Genome Search Plotter

Big data research on genomic sequence analysis has accelerated considerably with the development of next-generation sequencing. Currently, research on genomic sequencing has been conducted using various methods, ranging from the assembly of reads consisting of fragments to the annotation of genetic information using a database that contains known genome information. According to the development, most tools to analyze the new organelles’ genetic information requires different input formats such as FASTA, GeneBank (GB) and tab separated files. The various data formats should be modified to satisfy the requirements of the gene annotation system after genome assembly. In addition, the currently available tools for the analysis of organelles are usually developed only for specific organisms, thus the need for gene prediction tools, which are useful for any organism, has been increased. The proposed method—termed the genome_search_plotter—is designed for the easy analysis of genome information from the related references without any file format modification. Anyone who is interested in intracellular organelles such as the nucleus, chloroplast, and mitochondria can analyze the genetic information using the assembled contig of an unknown genome and a reference model without any modification of the data from the assembled contig.

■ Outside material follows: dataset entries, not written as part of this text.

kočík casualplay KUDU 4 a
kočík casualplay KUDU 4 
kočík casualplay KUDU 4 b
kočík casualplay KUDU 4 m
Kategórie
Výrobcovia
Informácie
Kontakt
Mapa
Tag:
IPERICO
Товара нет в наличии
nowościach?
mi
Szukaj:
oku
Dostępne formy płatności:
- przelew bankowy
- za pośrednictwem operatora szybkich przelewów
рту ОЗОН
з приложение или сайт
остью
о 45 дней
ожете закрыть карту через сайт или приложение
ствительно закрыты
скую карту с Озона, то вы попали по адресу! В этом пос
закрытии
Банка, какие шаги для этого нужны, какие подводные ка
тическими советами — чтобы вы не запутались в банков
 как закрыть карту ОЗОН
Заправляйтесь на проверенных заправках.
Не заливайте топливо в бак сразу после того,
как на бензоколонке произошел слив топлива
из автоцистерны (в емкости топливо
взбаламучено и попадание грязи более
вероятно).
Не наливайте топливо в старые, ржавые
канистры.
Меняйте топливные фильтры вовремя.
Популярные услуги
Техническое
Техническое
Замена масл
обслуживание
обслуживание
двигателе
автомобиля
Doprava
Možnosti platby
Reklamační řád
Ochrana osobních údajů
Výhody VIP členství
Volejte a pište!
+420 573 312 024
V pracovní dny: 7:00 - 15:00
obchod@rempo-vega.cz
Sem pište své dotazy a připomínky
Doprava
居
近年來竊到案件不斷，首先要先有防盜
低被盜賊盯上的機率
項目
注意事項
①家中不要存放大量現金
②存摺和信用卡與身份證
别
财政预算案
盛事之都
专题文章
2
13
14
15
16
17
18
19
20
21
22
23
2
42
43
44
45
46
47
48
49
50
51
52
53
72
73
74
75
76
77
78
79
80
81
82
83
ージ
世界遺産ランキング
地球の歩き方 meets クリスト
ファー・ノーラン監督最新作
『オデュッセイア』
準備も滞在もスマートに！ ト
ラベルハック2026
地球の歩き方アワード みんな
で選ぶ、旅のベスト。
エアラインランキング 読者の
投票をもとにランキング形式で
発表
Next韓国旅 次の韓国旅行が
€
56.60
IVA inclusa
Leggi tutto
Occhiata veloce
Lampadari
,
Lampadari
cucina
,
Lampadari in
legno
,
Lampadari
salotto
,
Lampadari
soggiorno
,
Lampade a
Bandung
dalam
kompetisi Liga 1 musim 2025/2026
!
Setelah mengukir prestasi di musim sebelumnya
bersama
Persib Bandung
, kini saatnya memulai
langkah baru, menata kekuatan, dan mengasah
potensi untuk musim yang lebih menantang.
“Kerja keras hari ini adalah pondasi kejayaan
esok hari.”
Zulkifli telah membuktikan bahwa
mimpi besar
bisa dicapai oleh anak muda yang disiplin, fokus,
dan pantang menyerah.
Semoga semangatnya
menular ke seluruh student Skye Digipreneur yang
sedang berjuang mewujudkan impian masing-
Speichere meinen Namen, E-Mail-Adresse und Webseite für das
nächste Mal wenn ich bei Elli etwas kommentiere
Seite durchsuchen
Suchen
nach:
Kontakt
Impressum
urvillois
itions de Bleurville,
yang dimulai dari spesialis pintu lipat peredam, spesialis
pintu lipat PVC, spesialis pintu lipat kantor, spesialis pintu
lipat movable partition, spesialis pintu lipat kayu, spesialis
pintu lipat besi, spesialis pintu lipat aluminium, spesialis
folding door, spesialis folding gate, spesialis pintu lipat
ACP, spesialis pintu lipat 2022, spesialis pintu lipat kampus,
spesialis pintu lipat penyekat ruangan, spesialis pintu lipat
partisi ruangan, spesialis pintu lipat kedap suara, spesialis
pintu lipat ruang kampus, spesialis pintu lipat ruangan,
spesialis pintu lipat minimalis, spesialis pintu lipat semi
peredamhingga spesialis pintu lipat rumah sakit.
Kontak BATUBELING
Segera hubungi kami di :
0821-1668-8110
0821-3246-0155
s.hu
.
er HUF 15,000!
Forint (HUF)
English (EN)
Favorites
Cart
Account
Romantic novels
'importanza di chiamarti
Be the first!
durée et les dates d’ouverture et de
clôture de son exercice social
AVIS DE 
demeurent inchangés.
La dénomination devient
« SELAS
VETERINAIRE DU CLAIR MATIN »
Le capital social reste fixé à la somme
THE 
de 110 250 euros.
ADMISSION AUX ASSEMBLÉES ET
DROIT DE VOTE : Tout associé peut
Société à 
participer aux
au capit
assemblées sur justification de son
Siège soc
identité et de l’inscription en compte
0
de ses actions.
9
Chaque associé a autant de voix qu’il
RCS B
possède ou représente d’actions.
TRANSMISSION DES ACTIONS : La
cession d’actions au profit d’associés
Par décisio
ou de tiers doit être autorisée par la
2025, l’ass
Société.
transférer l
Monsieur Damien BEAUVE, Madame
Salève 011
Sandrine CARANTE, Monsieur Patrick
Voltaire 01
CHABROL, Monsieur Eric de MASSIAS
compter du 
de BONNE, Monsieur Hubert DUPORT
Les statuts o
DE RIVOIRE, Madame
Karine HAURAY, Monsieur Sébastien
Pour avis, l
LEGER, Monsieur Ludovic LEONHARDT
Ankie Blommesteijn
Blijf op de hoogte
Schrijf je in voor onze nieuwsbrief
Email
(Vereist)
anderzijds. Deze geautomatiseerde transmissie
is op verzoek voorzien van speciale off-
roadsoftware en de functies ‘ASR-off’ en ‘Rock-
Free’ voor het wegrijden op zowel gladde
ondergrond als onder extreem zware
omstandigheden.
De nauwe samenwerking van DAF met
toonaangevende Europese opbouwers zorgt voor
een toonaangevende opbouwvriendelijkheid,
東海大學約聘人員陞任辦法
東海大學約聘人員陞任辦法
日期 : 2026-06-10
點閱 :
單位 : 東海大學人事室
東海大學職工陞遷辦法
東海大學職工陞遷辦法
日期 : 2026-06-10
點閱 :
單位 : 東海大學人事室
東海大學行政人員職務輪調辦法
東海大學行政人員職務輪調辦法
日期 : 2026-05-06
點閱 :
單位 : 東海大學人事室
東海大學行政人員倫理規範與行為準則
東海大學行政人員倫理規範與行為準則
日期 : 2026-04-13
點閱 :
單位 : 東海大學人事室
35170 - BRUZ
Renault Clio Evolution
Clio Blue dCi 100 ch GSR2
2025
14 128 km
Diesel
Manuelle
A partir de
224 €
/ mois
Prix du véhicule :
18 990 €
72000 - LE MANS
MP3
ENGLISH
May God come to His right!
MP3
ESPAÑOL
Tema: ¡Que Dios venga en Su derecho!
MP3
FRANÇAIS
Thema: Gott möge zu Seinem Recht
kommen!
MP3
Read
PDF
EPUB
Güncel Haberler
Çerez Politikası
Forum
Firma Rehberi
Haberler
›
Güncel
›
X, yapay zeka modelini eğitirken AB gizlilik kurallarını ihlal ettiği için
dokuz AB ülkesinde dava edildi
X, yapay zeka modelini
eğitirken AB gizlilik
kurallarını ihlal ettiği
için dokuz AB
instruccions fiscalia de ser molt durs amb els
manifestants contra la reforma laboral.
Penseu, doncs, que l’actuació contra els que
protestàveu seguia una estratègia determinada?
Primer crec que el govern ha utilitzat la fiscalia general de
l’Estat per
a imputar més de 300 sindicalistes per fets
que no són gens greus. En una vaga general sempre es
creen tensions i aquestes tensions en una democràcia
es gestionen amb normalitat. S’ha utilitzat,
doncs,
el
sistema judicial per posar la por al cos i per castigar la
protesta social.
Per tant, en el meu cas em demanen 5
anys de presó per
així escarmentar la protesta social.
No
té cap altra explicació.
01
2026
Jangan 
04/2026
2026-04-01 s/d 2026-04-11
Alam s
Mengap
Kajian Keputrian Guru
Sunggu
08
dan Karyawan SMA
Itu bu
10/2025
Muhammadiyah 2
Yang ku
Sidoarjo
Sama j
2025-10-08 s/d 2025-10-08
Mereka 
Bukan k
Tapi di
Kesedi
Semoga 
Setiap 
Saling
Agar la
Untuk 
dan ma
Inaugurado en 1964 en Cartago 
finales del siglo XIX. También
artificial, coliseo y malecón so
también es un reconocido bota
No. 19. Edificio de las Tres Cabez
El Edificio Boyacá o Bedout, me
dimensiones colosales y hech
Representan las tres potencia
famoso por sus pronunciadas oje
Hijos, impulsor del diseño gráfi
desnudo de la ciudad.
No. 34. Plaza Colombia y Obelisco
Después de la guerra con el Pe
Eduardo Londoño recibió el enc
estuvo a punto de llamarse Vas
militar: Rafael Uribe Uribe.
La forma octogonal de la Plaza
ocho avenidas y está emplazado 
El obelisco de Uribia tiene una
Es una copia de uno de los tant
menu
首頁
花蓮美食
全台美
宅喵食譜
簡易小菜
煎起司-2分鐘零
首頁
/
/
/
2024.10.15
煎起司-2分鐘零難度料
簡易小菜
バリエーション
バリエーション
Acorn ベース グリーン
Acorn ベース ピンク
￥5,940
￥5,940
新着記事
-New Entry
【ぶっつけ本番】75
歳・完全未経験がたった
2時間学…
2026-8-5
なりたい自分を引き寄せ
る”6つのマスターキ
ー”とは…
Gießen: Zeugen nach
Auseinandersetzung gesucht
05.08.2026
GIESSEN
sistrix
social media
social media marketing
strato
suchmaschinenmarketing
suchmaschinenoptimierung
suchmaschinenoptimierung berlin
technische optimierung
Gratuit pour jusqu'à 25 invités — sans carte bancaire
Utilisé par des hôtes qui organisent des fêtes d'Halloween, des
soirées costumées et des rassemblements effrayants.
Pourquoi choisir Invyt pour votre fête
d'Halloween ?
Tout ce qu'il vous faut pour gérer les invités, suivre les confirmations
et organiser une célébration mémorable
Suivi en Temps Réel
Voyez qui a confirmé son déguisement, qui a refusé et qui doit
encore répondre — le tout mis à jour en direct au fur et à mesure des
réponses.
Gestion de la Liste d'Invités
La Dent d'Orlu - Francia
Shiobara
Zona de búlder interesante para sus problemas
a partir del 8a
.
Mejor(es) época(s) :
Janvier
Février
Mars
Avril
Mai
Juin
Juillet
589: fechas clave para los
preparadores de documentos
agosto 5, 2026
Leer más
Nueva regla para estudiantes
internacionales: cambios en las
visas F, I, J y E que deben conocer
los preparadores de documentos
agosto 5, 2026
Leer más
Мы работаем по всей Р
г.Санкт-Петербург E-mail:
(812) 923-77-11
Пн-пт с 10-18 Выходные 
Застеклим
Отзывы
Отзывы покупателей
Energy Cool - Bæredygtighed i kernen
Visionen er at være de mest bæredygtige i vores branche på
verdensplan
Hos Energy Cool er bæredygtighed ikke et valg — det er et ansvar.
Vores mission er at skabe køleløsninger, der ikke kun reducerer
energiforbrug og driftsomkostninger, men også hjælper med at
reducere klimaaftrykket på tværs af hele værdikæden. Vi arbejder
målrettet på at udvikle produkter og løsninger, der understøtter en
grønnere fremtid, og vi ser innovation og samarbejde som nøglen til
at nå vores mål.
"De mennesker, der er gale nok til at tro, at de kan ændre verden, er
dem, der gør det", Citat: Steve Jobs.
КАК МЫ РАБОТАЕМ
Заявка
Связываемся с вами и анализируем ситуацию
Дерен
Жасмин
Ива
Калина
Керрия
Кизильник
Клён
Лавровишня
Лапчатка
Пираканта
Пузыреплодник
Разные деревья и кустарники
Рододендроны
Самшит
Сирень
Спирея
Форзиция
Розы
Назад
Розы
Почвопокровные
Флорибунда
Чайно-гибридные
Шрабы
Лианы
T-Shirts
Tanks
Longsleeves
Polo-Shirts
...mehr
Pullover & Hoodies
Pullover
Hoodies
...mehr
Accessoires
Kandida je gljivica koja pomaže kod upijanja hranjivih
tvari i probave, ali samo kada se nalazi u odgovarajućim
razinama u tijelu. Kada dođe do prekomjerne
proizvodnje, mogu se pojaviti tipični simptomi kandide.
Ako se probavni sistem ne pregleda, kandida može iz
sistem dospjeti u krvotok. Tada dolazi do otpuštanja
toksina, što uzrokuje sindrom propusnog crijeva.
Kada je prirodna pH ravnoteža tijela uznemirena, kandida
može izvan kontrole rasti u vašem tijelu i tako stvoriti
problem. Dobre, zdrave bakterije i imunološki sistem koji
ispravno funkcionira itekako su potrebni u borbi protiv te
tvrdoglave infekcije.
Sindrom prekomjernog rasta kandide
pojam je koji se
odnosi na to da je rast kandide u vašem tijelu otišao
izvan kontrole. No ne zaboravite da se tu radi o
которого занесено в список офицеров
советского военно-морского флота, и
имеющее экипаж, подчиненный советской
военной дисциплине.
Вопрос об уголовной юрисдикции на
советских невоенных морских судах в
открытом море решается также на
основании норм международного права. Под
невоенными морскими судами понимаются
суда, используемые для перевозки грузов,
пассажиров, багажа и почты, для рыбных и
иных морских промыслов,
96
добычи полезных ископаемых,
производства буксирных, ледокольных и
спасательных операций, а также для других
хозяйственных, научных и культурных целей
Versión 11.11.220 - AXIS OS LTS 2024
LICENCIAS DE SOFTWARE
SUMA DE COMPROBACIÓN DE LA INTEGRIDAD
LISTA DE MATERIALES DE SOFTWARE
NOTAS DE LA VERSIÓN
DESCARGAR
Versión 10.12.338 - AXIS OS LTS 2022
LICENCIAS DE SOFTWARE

An LSTM method for natural pronunciation expression of foreign words in sentences

Korea language has postpositions such as eul, reul, yi, ga, wa, and gwa, which are attached to nouns and add meaning to the sentence. When foreign notations or abbreviations are included in sentences, the appropriate postposition for the pronunciation of the foreign words may not be used. Sometimes, for natural expression of the sentence, two postpositions are used with one in parentheses as in “eul(reul)” so that both postpositions can be acceptable. This study finds examples of using unnatural postpositions when foreign words are included in Korean sentences and proposes a method for using natural postpositions by learning the final consonant pronunciation of nouns. The proposed method uses a recurrent neural network model to naturally express postpositions connected to foreign words. Furthermore, the proposed method is proven by learning and testing with the proposed method. It will be useful for composing perfect sentences for machine translation by using natural postpositions for English abbreviations or new foreign words included in Korean sentences in the future.